His writing doesn't try to sell you anything. No courses. No consulting. Just someone who built AGI tech for over a decade, sharing notes on what's coming. "This is Progress" - the title alone tells you the stance. Not "this might be progress" or "progress with caveats." Progress. Full stop.

The podcast follows the same pattern. Long-form conversations about navigating the transition to post-AGI civilization. Not hype. Not doomerism. Just pragmatic planning for a future most people still think is science fiction.

The Next Chapter

Fifty Years isn't a typical VC fund. It's deep tech only. Pre-seed and seed. Scientists and engineers solving problems that might take a decade to pay off. Phoenix fits perfectly - he just spent 12 years on a problem most investors wouldn't touch.

The portfolio companies aren't chasing quick exits.

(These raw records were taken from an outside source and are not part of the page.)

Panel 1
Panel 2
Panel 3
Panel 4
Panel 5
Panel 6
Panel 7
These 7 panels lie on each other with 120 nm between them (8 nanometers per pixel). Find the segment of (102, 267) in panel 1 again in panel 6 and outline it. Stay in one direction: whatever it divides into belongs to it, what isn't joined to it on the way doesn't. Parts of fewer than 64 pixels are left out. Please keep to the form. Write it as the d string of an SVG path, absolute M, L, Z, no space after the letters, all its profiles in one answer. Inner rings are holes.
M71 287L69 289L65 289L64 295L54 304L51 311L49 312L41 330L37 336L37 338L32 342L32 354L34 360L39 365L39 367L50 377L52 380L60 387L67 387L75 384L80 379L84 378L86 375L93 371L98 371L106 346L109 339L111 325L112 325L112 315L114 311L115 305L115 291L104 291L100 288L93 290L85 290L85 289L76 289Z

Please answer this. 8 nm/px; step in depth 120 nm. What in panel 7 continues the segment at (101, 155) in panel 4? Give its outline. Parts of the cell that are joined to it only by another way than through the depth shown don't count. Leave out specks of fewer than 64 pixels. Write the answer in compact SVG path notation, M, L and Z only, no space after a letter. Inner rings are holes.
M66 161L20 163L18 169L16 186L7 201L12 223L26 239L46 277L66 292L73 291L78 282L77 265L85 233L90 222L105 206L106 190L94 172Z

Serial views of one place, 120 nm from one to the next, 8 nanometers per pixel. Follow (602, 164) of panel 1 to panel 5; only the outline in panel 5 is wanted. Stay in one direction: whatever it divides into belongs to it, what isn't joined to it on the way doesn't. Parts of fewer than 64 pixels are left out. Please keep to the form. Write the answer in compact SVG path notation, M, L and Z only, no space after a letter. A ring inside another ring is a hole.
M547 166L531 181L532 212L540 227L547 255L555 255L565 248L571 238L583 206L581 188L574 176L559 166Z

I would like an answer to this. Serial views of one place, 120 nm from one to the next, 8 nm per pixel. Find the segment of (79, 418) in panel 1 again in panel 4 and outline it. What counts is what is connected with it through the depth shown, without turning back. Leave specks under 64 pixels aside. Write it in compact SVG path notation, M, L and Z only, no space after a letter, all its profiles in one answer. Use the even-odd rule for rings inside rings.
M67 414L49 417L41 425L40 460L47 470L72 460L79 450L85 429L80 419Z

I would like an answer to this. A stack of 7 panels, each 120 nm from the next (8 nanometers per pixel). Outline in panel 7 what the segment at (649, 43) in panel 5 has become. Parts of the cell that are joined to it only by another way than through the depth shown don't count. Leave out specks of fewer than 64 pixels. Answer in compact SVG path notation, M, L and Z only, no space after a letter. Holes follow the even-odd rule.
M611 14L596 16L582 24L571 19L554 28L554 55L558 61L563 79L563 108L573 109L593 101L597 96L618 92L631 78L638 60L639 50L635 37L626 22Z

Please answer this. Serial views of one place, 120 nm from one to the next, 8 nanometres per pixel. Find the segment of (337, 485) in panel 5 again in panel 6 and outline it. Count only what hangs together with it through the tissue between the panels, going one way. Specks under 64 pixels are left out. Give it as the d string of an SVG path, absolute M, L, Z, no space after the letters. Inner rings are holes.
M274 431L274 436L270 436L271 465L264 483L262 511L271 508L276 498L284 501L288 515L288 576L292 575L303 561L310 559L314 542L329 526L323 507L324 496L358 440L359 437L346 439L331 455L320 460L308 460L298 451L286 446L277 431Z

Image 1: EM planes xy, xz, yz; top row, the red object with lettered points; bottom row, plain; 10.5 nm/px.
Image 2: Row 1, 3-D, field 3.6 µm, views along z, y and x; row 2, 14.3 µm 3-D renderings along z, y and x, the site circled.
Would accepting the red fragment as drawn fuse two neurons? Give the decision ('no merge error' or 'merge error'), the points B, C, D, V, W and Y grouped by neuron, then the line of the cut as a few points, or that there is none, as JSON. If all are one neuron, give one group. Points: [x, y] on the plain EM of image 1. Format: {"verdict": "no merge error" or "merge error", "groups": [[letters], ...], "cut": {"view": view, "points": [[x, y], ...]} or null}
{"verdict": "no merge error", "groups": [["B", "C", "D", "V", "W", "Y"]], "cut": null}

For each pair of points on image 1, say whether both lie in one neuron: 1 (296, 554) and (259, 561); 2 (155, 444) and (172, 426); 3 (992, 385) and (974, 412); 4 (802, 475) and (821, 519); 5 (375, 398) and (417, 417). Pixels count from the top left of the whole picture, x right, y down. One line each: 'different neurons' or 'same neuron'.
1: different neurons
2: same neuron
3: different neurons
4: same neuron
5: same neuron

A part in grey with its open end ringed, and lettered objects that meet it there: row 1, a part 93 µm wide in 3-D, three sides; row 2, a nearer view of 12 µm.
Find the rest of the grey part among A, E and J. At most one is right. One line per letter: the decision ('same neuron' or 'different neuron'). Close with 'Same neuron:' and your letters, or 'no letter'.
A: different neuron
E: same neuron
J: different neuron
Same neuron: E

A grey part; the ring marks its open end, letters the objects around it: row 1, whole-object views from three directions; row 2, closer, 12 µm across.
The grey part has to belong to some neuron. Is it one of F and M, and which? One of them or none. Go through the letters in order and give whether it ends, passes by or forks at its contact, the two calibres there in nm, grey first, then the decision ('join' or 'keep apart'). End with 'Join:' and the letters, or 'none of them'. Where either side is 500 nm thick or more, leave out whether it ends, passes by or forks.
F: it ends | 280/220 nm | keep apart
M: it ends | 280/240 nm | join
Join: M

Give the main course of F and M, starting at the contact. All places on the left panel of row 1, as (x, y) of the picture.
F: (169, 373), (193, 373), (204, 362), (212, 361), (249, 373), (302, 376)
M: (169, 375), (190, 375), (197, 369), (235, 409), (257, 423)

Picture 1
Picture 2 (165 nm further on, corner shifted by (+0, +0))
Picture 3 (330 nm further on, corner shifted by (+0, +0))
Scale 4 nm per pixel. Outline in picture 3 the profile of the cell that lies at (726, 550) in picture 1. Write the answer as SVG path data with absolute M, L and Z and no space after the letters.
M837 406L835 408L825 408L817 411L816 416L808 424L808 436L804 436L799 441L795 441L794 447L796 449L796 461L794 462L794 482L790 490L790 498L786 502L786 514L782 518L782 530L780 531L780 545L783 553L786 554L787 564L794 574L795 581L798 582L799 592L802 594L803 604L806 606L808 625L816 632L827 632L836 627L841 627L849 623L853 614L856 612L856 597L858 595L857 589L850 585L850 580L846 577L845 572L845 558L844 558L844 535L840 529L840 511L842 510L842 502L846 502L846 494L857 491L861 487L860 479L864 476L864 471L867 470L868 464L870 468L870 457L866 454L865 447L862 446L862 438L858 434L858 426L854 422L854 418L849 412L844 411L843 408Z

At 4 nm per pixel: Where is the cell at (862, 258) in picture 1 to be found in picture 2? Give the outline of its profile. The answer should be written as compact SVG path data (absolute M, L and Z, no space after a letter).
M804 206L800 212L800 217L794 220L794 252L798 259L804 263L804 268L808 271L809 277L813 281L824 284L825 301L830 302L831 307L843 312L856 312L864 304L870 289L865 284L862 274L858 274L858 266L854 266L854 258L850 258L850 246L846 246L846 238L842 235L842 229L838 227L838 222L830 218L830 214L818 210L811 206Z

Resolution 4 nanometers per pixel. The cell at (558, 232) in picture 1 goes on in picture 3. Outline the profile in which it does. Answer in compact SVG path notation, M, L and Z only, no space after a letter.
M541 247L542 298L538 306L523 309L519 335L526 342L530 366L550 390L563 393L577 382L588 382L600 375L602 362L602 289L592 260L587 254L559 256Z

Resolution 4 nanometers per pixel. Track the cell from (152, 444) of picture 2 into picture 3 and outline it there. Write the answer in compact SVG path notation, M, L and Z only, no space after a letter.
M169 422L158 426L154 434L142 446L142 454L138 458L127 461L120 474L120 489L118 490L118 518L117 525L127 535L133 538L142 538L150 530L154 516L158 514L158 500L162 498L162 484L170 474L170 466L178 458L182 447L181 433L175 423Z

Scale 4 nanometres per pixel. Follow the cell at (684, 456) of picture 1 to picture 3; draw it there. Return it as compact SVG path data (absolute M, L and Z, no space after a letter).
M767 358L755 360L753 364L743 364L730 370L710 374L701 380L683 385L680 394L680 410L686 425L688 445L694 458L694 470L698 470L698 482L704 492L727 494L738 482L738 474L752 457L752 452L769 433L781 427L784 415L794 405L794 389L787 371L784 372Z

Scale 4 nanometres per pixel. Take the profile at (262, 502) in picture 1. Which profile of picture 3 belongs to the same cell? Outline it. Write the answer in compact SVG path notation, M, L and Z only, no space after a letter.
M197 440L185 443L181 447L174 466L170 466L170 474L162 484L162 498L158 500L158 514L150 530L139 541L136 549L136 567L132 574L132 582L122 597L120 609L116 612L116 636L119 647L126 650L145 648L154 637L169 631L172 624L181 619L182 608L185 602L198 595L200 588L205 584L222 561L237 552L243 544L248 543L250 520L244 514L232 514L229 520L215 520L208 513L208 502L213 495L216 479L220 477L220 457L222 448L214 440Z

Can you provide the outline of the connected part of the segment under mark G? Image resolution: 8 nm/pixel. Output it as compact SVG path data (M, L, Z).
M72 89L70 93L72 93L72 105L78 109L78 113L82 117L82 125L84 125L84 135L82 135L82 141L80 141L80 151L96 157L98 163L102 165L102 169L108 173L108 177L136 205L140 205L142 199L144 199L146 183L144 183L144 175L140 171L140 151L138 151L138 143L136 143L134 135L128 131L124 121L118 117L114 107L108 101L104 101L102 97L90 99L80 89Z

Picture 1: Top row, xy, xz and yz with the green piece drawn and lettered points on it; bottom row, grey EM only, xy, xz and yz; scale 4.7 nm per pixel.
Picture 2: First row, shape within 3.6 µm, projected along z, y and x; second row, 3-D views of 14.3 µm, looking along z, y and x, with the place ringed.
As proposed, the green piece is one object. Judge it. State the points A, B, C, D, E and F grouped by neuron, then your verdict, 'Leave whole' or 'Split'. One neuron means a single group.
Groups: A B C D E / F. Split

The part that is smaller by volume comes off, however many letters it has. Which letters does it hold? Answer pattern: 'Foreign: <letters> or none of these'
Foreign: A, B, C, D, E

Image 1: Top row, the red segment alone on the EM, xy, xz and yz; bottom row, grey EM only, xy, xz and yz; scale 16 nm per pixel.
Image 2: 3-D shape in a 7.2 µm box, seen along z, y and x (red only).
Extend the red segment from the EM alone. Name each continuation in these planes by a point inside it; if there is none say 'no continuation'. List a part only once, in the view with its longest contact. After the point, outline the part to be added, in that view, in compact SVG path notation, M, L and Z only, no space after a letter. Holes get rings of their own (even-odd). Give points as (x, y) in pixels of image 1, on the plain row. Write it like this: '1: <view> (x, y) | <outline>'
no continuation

They're building the physical and computational infrastructure for a world where artificial intelligence exceeds human capability. Quantum computers. Advanced materials. Brain interfaces. Autonomous systems.

Phoenix already built the AGI company. Now he's building the ecosystem around it. If he's right about the timeline - and his 2016 prediction about computing power is aging well - the next decade will prove whether betting on humanity's last invention was the smartest move he ever made.